Expanding Our Manufacturing Capabilities Across the United States

Our Novartis plant, where we will manufacture radioligand therapies to reach patients across the Western US.
Our Novartis plant, where we will manufacture radioligand therapies to reach patients across the Western US.

The Novartis Carlsbad opening is the latest milestone in the company’s largest-ever US investment: $23 billion over five years to expand American manufacturing and research infrastructure. The goal is ambitious, ensuring that all key Novartis medicines for US patients are made domestically, from start to finish.

For RLT specifically, this means two additional facilities are coming in Florida and Texas, plus expansions at existing sites in Indianapolis, Indiana and Millburn, New Jersey. It means bringing radioisotope production in-house at the Indianapolis facility and building the capacity to serve growing demand at each site.

Novartis has been building its California presence for more than 25 years, starting with the Genomics Institute of the Novartis Research Foundation in San Diego back in 1999.

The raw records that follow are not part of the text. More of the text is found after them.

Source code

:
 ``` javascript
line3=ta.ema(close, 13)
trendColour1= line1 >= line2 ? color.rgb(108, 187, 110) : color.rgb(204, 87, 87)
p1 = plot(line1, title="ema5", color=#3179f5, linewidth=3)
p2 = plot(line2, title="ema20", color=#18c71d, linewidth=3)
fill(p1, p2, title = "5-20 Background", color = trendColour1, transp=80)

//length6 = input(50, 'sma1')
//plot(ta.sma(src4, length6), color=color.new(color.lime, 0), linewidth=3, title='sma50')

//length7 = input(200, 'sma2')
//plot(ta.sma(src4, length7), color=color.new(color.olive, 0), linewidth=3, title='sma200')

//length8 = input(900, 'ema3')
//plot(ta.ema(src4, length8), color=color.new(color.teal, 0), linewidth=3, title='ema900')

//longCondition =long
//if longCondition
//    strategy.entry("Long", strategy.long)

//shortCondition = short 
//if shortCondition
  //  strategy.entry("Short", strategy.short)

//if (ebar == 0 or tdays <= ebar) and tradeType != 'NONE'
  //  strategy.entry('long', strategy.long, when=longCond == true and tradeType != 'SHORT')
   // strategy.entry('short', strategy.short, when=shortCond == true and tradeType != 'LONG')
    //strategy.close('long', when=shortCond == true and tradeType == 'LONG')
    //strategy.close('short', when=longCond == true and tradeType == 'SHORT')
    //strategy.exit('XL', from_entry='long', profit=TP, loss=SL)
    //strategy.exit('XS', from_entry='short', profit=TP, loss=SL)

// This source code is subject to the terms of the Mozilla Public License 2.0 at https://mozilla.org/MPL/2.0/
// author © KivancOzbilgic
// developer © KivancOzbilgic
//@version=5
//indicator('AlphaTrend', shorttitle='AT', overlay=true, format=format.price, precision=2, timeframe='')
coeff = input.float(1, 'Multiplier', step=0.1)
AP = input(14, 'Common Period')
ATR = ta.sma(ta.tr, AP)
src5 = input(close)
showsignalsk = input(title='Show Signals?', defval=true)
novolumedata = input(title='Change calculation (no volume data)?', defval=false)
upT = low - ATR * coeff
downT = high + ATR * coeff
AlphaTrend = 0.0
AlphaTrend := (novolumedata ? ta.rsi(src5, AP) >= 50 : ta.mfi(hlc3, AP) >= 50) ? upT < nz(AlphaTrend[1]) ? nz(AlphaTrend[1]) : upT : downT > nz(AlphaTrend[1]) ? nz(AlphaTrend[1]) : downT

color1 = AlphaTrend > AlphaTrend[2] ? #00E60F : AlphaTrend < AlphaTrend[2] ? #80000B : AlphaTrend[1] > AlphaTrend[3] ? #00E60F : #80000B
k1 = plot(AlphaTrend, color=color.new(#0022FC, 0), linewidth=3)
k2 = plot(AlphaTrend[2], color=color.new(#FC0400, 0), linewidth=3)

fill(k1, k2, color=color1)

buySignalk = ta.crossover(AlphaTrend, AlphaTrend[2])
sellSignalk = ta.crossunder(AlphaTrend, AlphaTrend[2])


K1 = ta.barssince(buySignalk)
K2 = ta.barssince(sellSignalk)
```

Read: Designing for the Future: The Next Era of Biomedical Research in San Diego 

Since then, Novartis has acquired biotech companies with San Diego roots, each time deepening its connection to California's life sciences ecosystems. So when it came time to choose where to put another US facility for one of our most time-sensitive manufacturing processes, California made sense. 

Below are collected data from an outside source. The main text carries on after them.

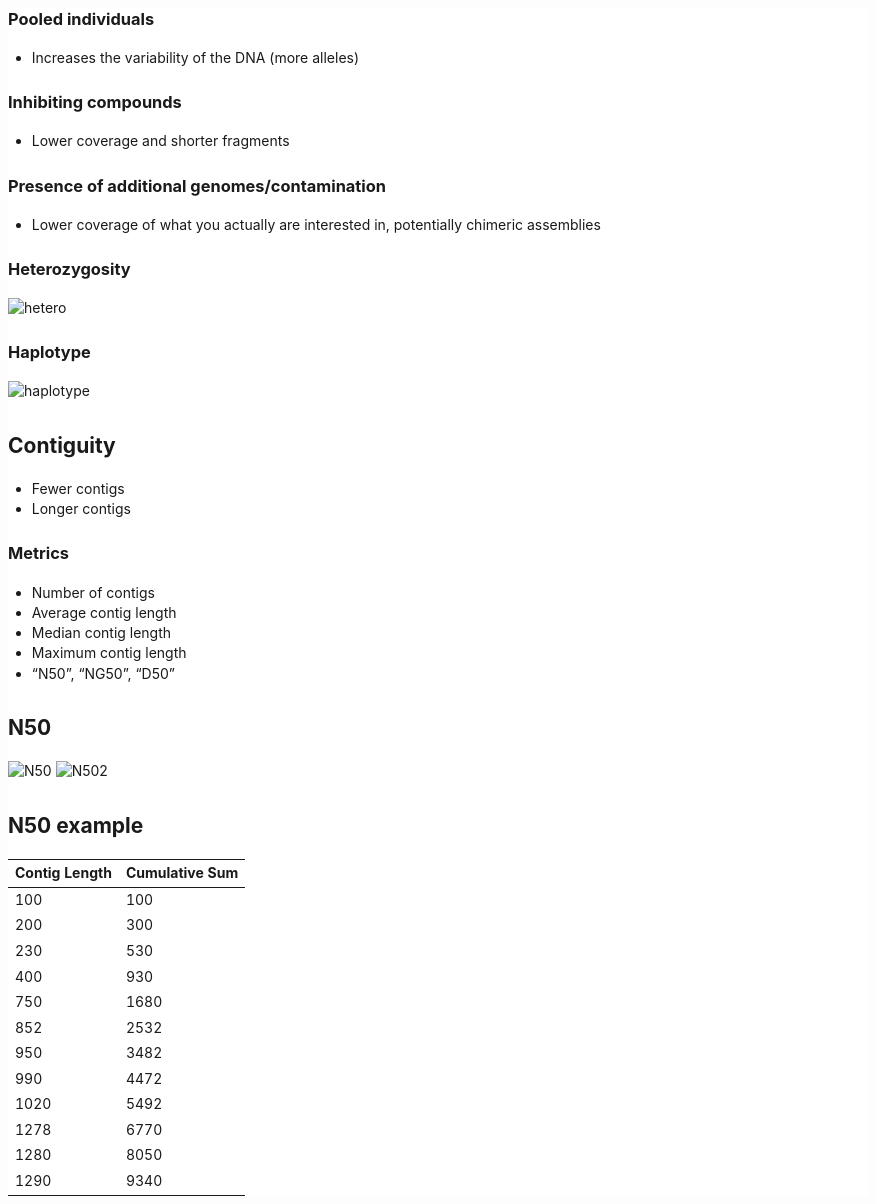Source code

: ### Pooled individuals
- Increases the variability of the DNA (more alleles)

### Inhibiting compounds
- Lower coverage and shorter fragments

### Presence of additional genomes/contamination
- Lower coverage of what you actually are interested in, potentially chimeric assemblies

### Heterozygosity
![hetero]({{site.baseurl}}/fig/hetero.jpg)

### Haplotype
![haplotype]({{site.baseurl}}/fig/SNPS.png)


## Contiguity
- Fewer contigs
- Longer contigs

### Metrics
- Number of contigs
- Average contig length
- Median contig length
- Maximum contig length
- “N50”, “NG50”, “D50”

## N50
![N50]({{site.baseurl}}/fig/N50.png)
![N502]({{site.baseurl}}/fig/N502.jpg)

## N50 example

|Contig Length|Cumulative Sum|  
|---|---|  
|100|100|  
|200|300|  
|230|530|  
|400|930|  
|750|1680|  
|852|2532|  
|950|3482|  
|990|4472|  
|1020|5492|  
|1278|6770|  
|1280|8050|  
|1290|9340|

The infrastructure and talent were there. And most importantly, so were the patients.

What Comes Next

By the time the ribbon-cutting concluded, the Carlsbad facility was poised to transition into operational mode. Over the coming weeks, production teams will run validation batches, fine-tune processes, and prepare for the moment when the first commercial dose will begin its journey to a patient.

The facility represents something larger than expanded manufacturing capacity: It's a bet on American innovation, on the idea that breakthrough treatments should be made where patients need them, when they need them.